Day six, June 8: Scientology’s personality test is fixed to exaggerate people’s weaknesses and Scientologists themselves are trained to lie to the court, former member Roger Gonnet told the Paris trial.
Politician Jean-Pierre Brard's testimony against Scientology, however damning, had been that of an outsider. Roger Gonnet, the next witness for the plaintiffs, spoke as a former insider.

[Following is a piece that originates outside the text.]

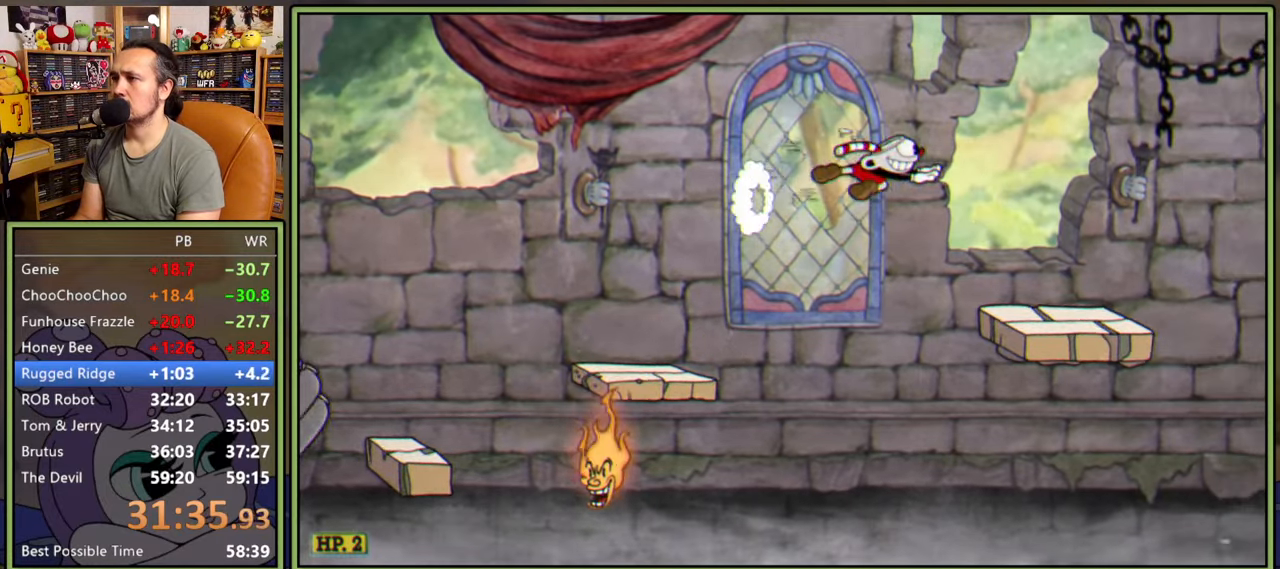
{"buttons": ["DPAD_RIGHT"], "right_stick": "center", "events": []}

Gonnet became an active member of Scientology in 1975, setting up the Lyon branch of Scientology’s operations and running it until he was declared a Suppressive Person, an enemy of the movement, in 1983. Since then he has been one its leading critics, writing a book about his experiences and setting up a network of websites on the subject.1
Now in his late 60s, Gonnet appeared in court laden with documents and charts for his presentation – it was he who had supplied investigators with much of internal Scientology literature already in the dossier.
Confronted with one of these documents earlier in the trial, the defendant Alain Rosenberg had blamed “the apostate” Gonnet for feeding the court Scientology policy letters which he insisted were no longer valid.2
Judge Château, concerned that Gonnet might introduce documents that were not already in the dossier, made it clear then that she preferred an oral presentation. For the most part then, Gonnet left his documents alone.

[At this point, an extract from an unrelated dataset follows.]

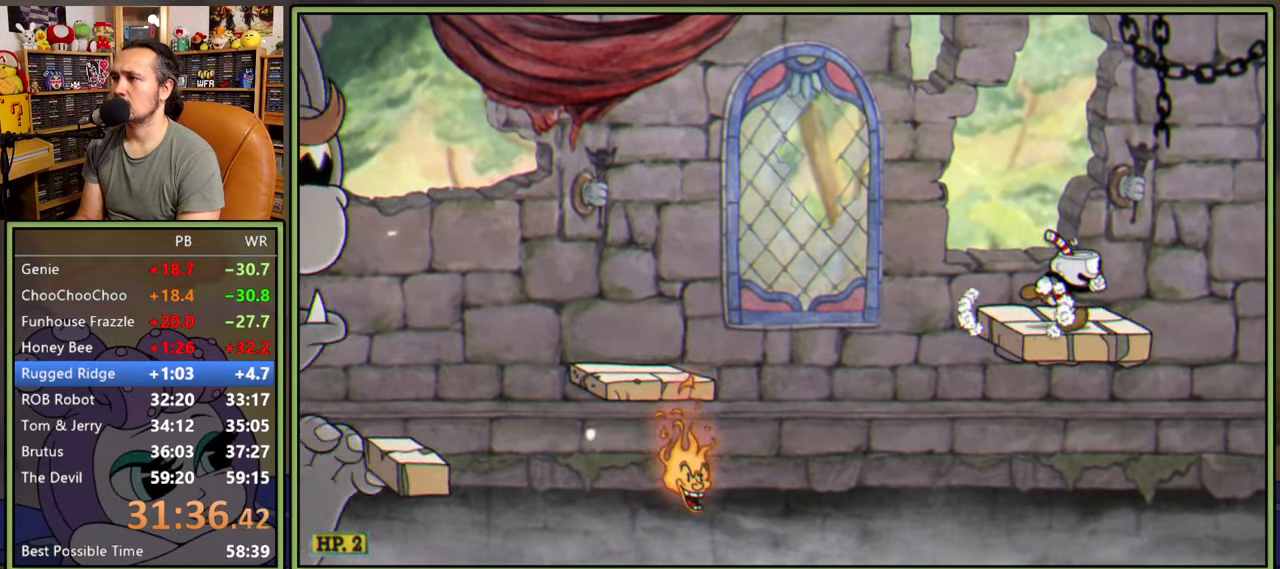
{"buttons": [], "right_stick": "center", "events": [[150, "DPAD_RIGHT", "up"]]}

He started with two general points. “Systematically, Scientology tries to divert from the debate everything that could be analysed scientifically or medically to escape a real examination of the facts,” he said.
Secondly, rather than deal with the facts, Scientologists preferred to launch personal attacks on their accusers, he added.
Gonnet accused Eric Roux of being behind a website that had defamed him, denouncing him for his “paranoid and criminal insanity.”3 Roux was down to appear later in the trial as the representative of the Celebrity Centre – one of the Scientology organisations on trial here.
The movement could also be just as tough on its own members, said Gonnet. Scientology had an internal disciplinary system that involved members denouncing each other for offences, real or imagined, against the movement.
Rosenberg himself had at one point nearly been declared a Suppressive Person – an enemy of Scientology – and thrown out of the movement for the way he had treated some of the clients in Paris.
“That is to give you an idea of the system,” said Gonnet. “Even people of great value can be [declared] Suppressive Persons.”
And there was another thing the judges should bear in mind. “In Scientology, you are trained to lie in front of a court.”
At a trial in 2002 he had seen one Scientologist say he had spent no more than 250,000 francs (38,000 euros) on the movement: Gonnet said he knew for a fact that this same person had spent considerably more.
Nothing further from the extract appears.